The following table summarizes the asset retirement obligation for 2019 and 2018:

 

   

2019

   

2018

 

Beginning balance at January 1

  $ 1,774,114     $ 1,774,634  

Liabilities incurred

    44,994       11,386  

Liabilities settled (wells sold or plugged)

    (24,148 )     (64,129 )

Accretion expense

    45,590       47,139  

Revision to estimate

    (19,023 )     5,084  

Ending balance at December 31

  $ 1,821,527     $ 1,774,114  

 

New Accounting Pronouncements

 

On January 16, 2020, the FASB issued ASU 2020-01, Investments—Equity Securities (Topic 321), Investments—Equity Method and Joint Ventures (Topic 323), and Derivatives and Hedging (Topic 815)—Clarifying the Interactions between Topic 321, Topic 323, and Topic 815. This ASU among other things clarifies that a company should consider observable transactions that require a company to either apply or discontinue the equity method of accounting under Topic 323, Investments—Equity Method and Joint Ventures, for the purposes of applying the measurement alternative in accordance with Topic 321 immediately before applying or upon discontinuing the equity method. The new ASU clarifies that, when determining the accounting for certain forward contracts and purchased options a company should not consider, whether upon settlement or exercise, if the underlying securities would be accounted for under the equity method or fair value option. The ASU is effective for public business entities for fiscal years, and interim periods within those fiscal years, beginning after December 15, 2020. Early application is permitted, including early adoption in an interim period for: 1. Public business entities for periods for which financial statements have not yet been issued, and 2. All other entities for periods for which financial statements have not yet been made available for issuance. An entity should apply ASU No. 2020-01 prospectively at the beginning of the interim period that includes the adoption date. The Company does not anticipate the adoption of this update to have a material impact on the Company’s financial position, results of operations or cash flows.

 

On December 18, 2019, the FASB issued ASU 2019-19, Income Taxes (Topic 740): Simplifying the Accounting for Income Taxes. This ASU removes specific exceptions to the general principles in Topic 740 in Generally Accepted Accounting Principles (GAAP). It eliminates the need for an organization to analyze whether the following apply in a given period:

 

Exception to the incremental approach for intraperiod tax allocation; exceptions to accounting for basis differences when there are ownership changes in foreign investments; and exception in interim period income tax accounting for year-to-date losses that exceed anticipated losses.

 

25

 

The ASU also improves financial statement preparers’ application of income tax-related guidance and simplifies GAAP for:

 

Franchise taxes that are partially based on income; transactions with a government that result in a step up in the tax basis of goodwill; separate financial statements of legal entities that are not subject to tax; and enacted changes in tax laws in interim periods.

## Study questions
a – In the accounting text, on what date did the FASB issue ASU 2020-01?
b – Please write a continuation of the accounting text, picking up after its final sentence.

Chart-based quiz items
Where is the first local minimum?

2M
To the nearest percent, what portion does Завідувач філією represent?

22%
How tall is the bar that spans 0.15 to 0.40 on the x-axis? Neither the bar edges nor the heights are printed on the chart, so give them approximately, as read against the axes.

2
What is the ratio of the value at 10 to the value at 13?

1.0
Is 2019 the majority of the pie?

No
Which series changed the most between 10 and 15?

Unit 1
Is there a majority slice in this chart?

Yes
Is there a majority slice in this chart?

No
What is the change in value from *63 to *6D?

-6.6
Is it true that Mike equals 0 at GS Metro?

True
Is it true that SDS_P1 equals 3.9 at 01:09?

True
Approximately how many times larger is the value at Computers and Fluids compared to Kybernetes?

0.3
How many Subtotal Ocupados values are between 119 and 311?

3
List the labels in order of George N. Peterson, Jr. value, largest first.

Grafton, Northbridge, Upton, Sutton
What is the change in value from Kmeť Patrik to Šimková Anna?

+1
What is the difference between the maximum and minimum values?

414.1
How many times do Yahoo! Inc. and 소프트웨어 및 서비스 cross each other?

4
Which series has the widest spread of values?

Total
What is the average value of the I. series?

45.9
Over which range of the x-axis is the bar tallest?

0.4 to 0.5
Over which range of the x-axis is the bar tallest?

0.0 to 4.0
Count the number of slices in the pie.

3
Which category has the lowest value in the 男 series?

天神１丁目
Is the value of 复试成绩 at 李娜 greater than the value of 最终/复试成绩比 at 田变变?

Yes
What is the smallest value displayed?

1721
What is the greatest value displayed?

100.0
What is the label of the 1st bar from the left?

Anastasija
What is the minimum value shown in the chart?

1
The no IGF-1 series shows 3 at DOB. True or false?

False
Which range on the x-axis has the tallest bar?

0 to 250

## Responses for each task
a – January 16, 2020

b –
The ASU is effective for public business entities, for fiscal years beginning after December 15, 2020, and interim periods within those fiscal years. Early adoption is permitted for periods for which financial statements have not yet been issued. An entity that elects early adoption in an interim period should reflect any adjustments as of the beginning of the annual period that includes that interim period. Additionally, an entity that elects early adoption should adopt all the amendments in the same period. The Company does not anticipate the adoption of this update to have a material impact on the Company’s financial position, results of operations or cash flows.

 

Pronouncements Adopted in 2019

 

On January 1, 2019, the Company adopted ASU No. 2016-02, Leases. The Company currently has no significant financing or operating leases. The new guidance is not applicable for leases with a term of 12 months or less, nor is it applicable for oil and gas leases. The Company’s building lease is a month to month contract. The new guidance does not have any impact on the Company’s financial position, results of operations or cash flows.

 

There were no other accounting pronouncements issued or that have become effective since December 31, 2018, other than those discussed in Note 2, which were directly applicable to the Company or will have any material impact on the Company’s financial position, results of operations or cash flows.

 

 

Note 3 – DIVIDENDS PAYABLE

 

Dividends payable includes amounts that are due to stockholders whom the Company has been unable to locate, stockholders’ heirs pending ownership transfer documents, or uncashed dividend checks of other stockholders. Funds required to satisfy dividends payable are held in custody of the Company’s transfer agent and are included in Other Assets on the Company’s balance sheet.

 

 

Note 4 – COMMON STOCK

 

The following table summarizes the changes in common stock issued and outstanding:

 

           

Shares of

         
   

Shares

   

Treasury

   

Shares

 
   

Issued

   

Stock

   

Outstanding

 

January 1, 2018, $.50 par value stock, 200,000 shares authorized

    184,735       27,070       157,665  

Purchase of stock

    ---       432       (432 )
                         

December 31, 2018, $.50 par value stock, 200,000 shares authorized

    184,735       27,502       157,233  

Purchase of stock

    ---       618       (618 )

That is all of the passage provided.